TEXT PROVIDED:

*** Block opens ***

Building a sustainable network for healthcare robotics

| Michaela Nesvarova

European project Digital Innovation Hubs in Healthcare Robotics (DIH-HERO), coordinated by the UT, received additional budget of € 3.5 million, money that will also be used to overcome challenges caused by Covid-19. ‘A top-up budget like this is very special and it shows the value of robotic solutions,’ says UT researcher and the project coordinator Françoise Siepel.


DIH-HERO (Digital Innovation Hubs in Healthcare Robotics) is a Horizon2020 project involving 17 partners in ten pan-European countries, with the UT as the coordinator. It is focused on accelerating innovation and implementation of robotics applications for healthcare. Within the UT, the Robotics and Mechatronics group, the TechMed Center and the Digital Society Institute are involved in the initiative. Françoise Siepel, healthcare robotics expert from the Robotics and Mechatronics group (RAM), has a coordinating role within DIH-HERO on behalf of the University of Twente.

DIH-HERO is aimed at faster innovations in healthcare robotics. What is the end goal of the initiative?

Siepel: ‘The main objective is building a sustainable network for healthcare robotics. We are creating a platform that should serve as the central point in Europe which offers several services, such as matchmaking and serves as the knowledge database in the healthcare robotics sector. At the moment, the sector is still fragmented. For example if you have a prototype in one country and do not have the facilities for testing, it can be a challenge to bring the product to the market. We’d like to make collaboration easier and therefore accelerate innovation.’

The project received an investment of € 16 million in 2018. Why was it awarded additional 3.5 million euros recently?

‘Half of our budget is distributed via open calls to support SMEs and companies across Europe. They  can submit an application containing a robotic solution implemented in the clinical environment. When the coronavirus situation occurred last year the consortium organized a special Covid-19 call. We allocated one million euros to applications offering solutions to the Covid-19 situation, such as robots for disinfection, vaccination robots, robots that can reduce the number of interactions in hospital settings. Because we already had an established network, we were able to act fast – in one week we received about 146 applications. We funded ten projects that we assisted via innovation coaching. The special call raised awareness and showed how the technology can be helpful in such situations. Therefore, we are grateful that the European Commission considered us as the network which can boost healthcare robotics and awarded us the top-up budget, which is very special.’

What type of healthcare robotics does DIH-HERO focus on?

*** Block closes ***

DATA RECORDS:
*** Block opens ***

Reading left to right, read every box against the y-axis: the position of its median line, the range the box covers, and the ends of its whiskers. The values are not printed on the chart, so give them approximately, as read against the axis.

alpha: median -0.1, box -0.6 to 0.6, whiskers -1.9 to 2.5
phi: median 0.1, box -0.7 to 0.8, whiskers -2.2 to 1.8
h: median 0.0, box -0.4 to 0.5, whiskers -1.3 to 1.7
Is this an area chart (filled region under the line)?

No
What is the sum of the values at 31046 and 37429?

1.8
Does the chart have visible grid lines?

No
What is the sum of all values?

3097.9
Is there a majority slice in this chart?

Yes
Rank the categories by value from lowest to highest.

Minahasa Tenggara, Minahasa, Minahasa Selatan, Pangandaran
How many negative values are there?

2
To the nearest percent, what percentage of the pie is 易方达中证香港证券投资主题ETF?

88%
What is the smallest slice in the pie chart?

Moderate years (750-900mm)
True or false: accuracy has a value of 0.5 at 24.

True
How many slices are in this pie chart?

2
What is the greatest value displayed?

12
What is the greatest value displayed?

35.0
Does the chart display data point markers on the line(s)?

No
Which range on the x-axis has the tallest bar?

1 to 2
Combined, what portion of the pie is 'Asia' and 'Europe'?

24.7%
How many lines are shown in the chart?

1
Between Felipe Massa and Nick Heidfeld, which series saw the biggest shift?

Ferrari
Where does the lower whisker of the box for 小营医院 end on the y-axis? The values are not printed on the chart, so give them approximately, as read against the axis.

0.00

*** Block closes ***

REQUIREMENT 1:
List the University of Twente units that the healthcare robotics article names as involved in DIH-HERO.
REQUIREMENT 2:
Please pick up the healthcare robotics article after its last line and write the passage that comes next.

ANSWER SECTION 1:
- The Robotics and Mechatronics group
- The TechMed Center
- The Digital Society Institute

ANSWER SECTION 2:
‘We cover mainly five application domains: Diagnostic robotics, interventional robotics like surgical robots, rehabilitation robotics such as wearable exoskeletons, but also robotics supporting patients and healthcare professionals, which can include ergonomical robots and telepresence robots, for instance. Robotics can help physicians to work with patients from distance, even performing surgeries from a different location. There are still a lot of challenges to overcome to perform this on a larger scale, but this is where the future could be heading.’

What impact do you hope the project will have?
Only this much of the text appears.